> [Short exercise]: Format every line of the rows below as a numbered list, skipping blank lines. Omit the pictures from the output.

Dataset items:
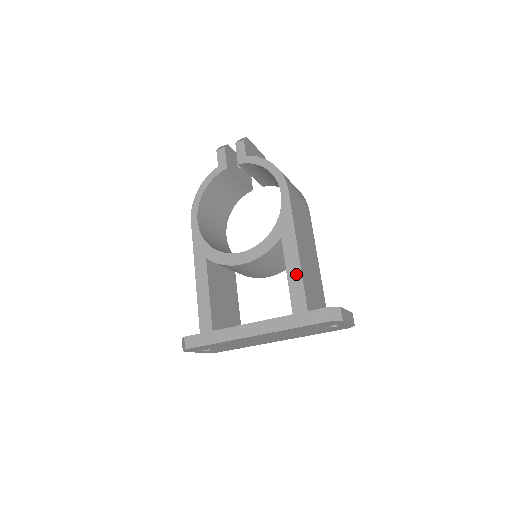
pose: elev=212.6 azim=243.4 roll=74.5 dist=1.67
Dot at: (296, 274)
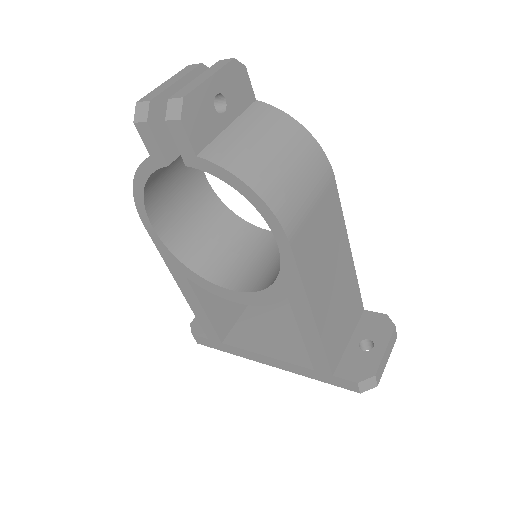
Dot at: (314, 342)
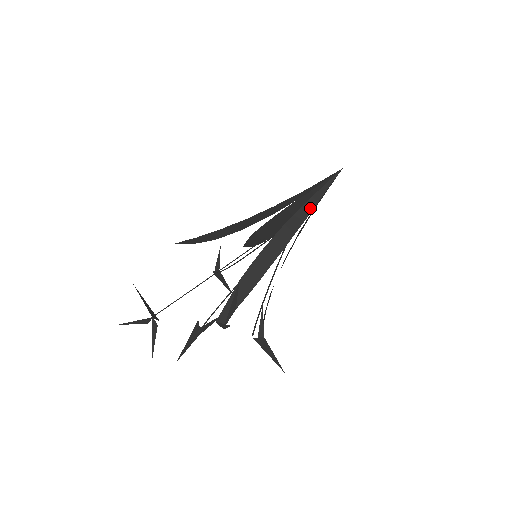
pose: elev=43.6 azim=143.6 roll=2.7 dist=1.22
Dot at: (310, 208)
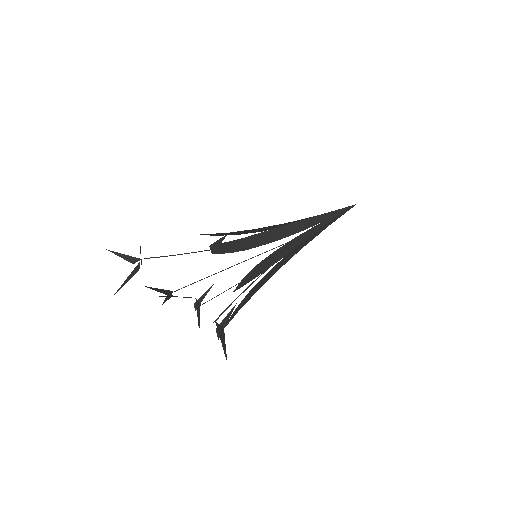
Dot at: (322, 219)
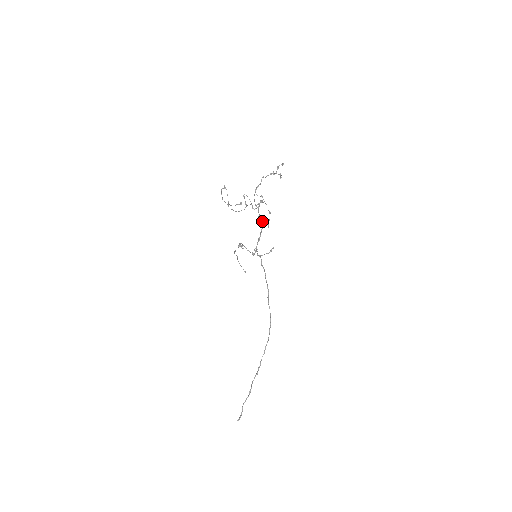
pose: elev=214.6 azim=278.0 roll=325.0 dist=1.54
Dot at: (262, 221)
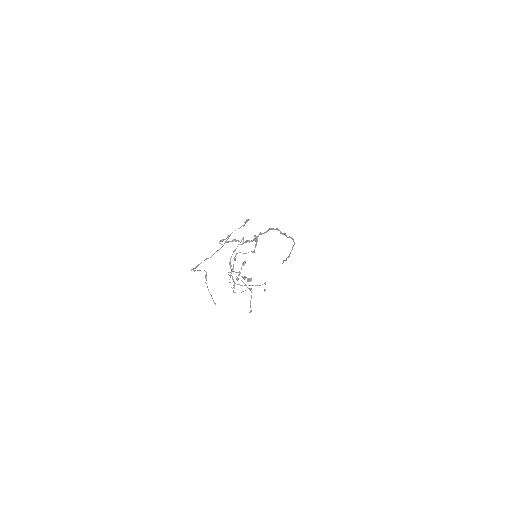
Dot at: (252, 240)
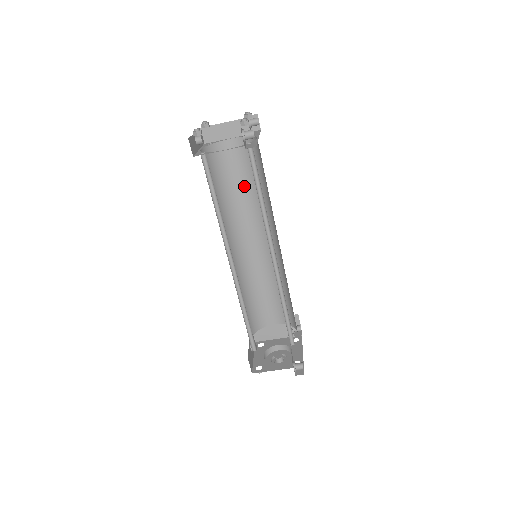
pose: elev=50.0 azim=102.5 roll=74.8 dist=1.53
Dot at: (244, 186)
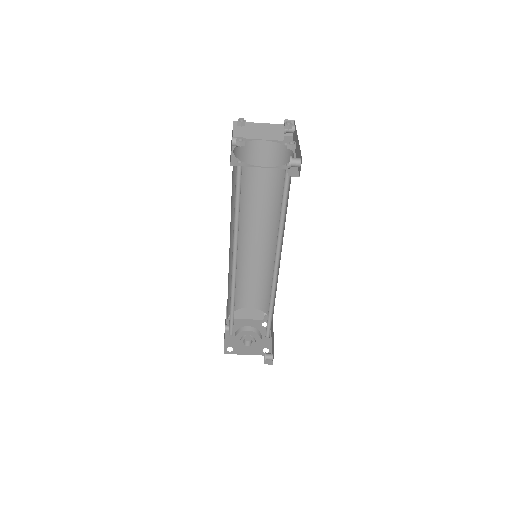
Dot at: (261, 187)
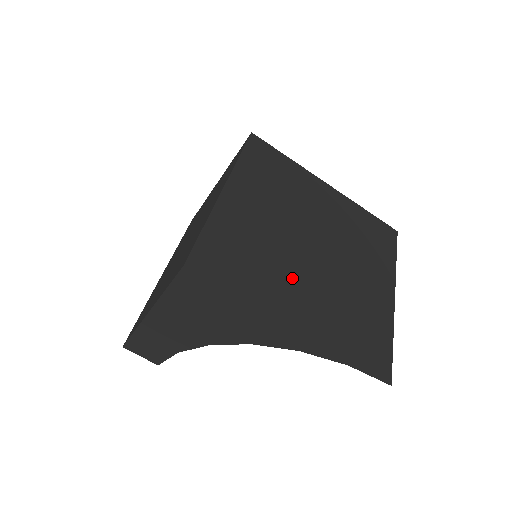
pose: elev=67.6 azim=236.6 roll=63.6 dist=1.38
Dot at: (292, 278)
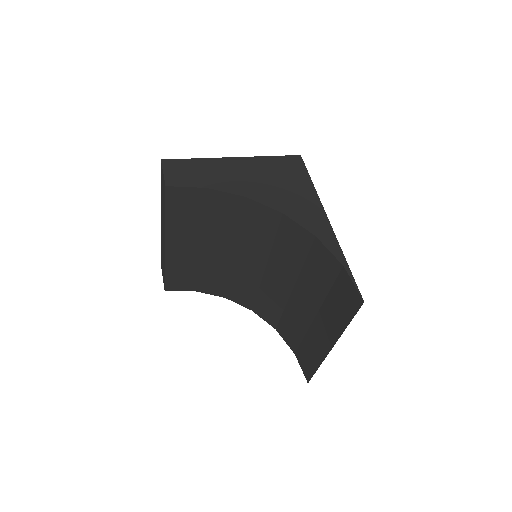
Dot at: occluded
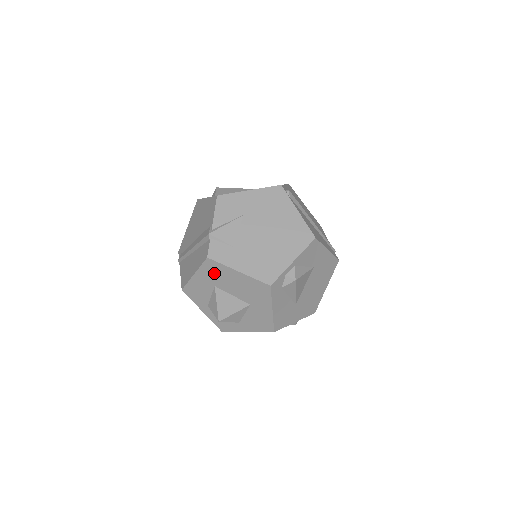
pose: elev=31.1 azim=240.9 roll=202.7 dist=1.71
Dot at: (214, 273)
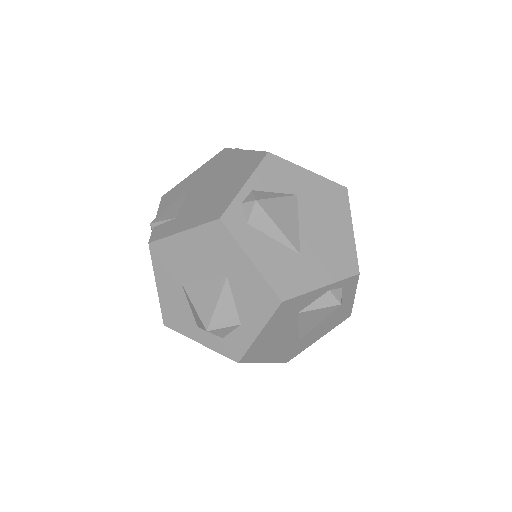
Dot at: (168, 261)
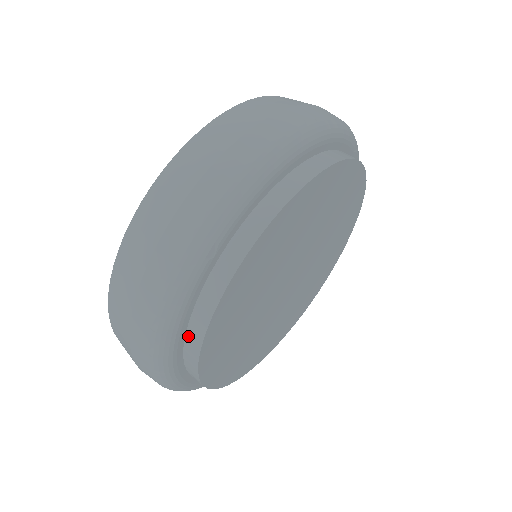
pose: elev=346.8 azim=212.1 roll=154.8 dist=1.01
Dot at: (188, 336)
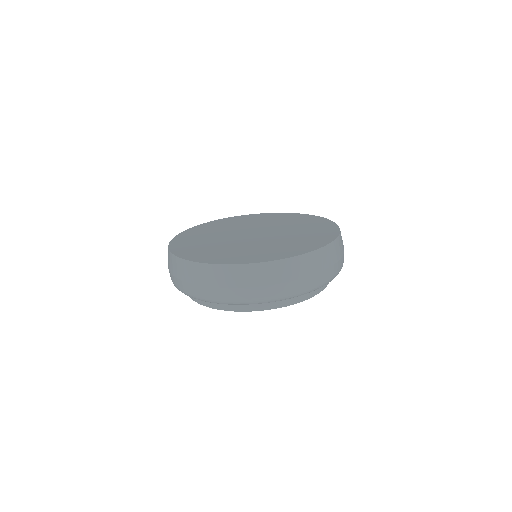
Dot at: occluded
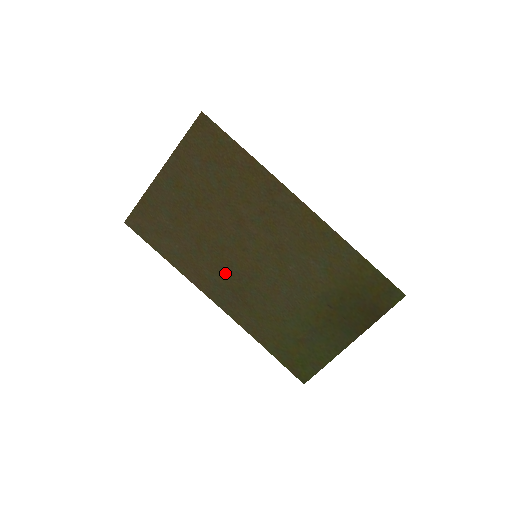
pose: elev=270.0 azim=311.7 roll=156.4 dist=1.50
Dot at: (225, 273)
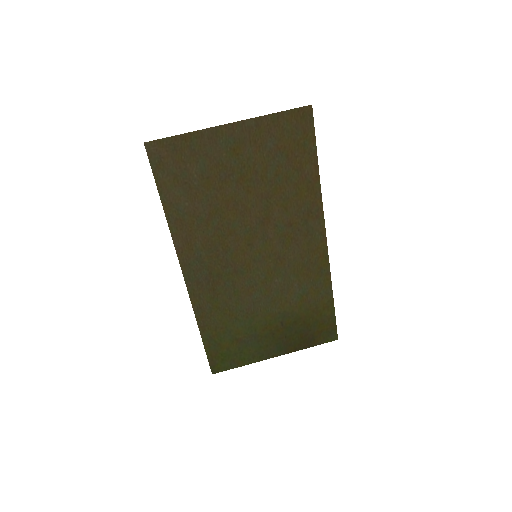
Dot at: (215, 254)
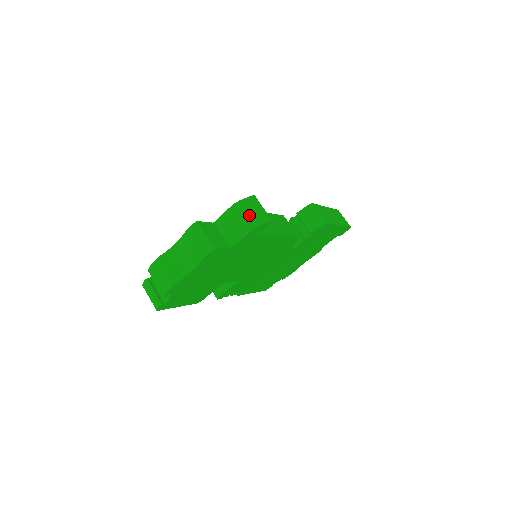
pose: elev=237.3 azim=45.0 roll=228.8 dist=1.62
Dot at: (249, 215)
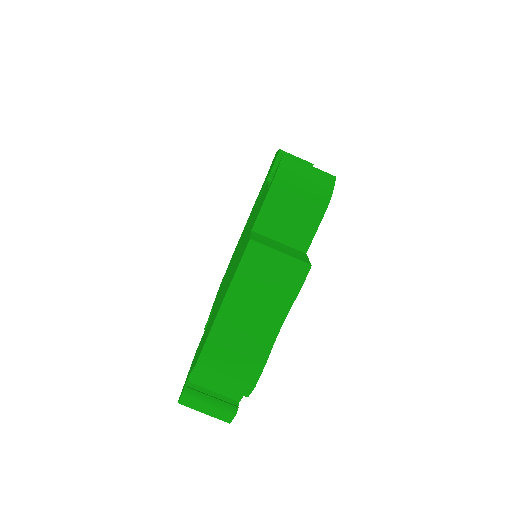
Dot at: (307, 185)
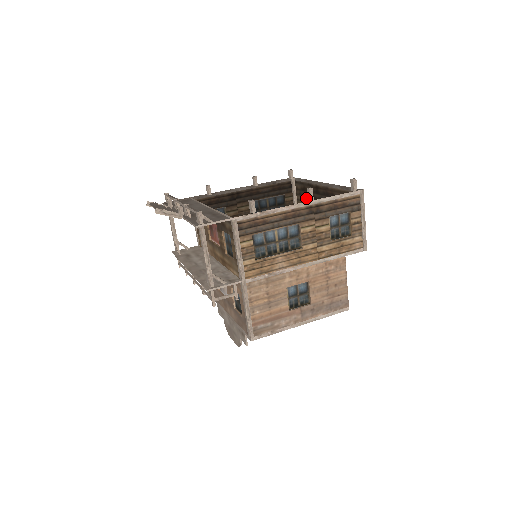
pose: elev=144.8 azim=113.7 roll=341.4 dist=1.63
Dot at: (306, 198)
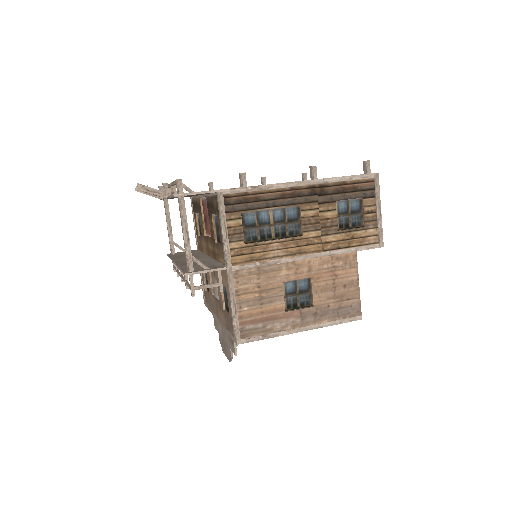
Dot at: occluded
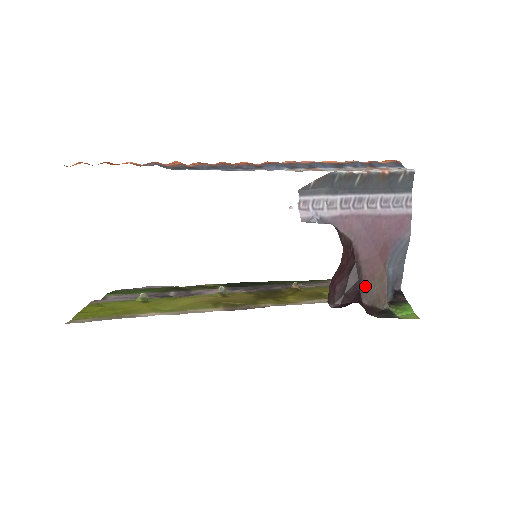
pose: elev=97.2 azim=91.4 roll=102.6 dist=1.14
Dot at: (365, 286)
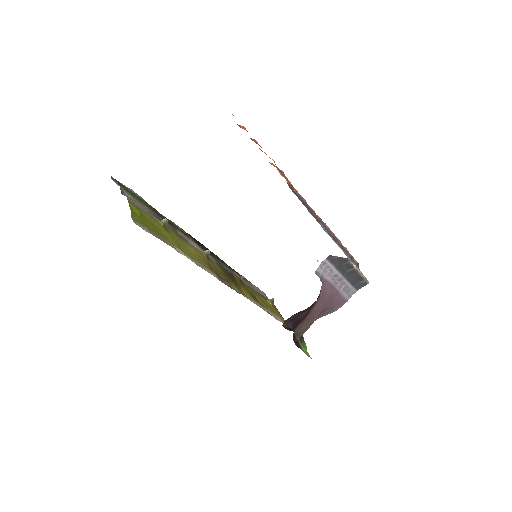
Dot at: (302, 323)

> [Task response]:
1. pose: elev=212.6 azim=243.4 roll=74.5 dist=1.67
2. Dot at: (296, 274)
3. Dot at: (314, 342)
4. pose: elev=43.6 azim=143.6 roll=2.7 dist=1.22
5. Dot at: (310, 208)
6. Dot at: (322, 219)
7. pose: elev=214.6 azim=278.0 roll=325.0 dist=1.54
8. Dot at: (262, 221)
9. Dot at: (252, 240)
10. pose: elev=50.0 azim=102.5 roll=74.8 dist=1.53
11. Dot at: (244, 186)
12. Dot at: (261, 187)
13. pose: elev=67.6 azim=236.6 roll=63.6 dist=1.38
14. Dot at: (292, 278)
15. Dot at: occluded
16. pose: elev=31.1 azim=240.9 roll=202.7 dist=1.71
17. Dot at: (214, 273)
18. Dot at: (168, 261)
19. pose: elev=346.8 azim=212.1 roll=154.8 dist=1.01
20. Dot at: (188, 336)
21. Dot at: occluded
22. pose: elev=270.0 azim=311.7 roll=156.4 dist=1.50
23. Dot at: (225, 273)
24. Dot at: (215, 254)
25. pose: elev=237.3 azim=45.0 roll=228.8 dist=1.62
26. Dot at: (249, 215)
27. Dot at: (307, 185)
28. pose: elev=144.8 azim=113.7 roll=341.4 dist=1.63
29. Dot at: (306, 198)
30. Dot at: occluded
31. pose: elev=97.2 azim=91.4 roll=102.6 dist=1.14
32. Dot at: (365, 286)
33. Dot at: (302, 323)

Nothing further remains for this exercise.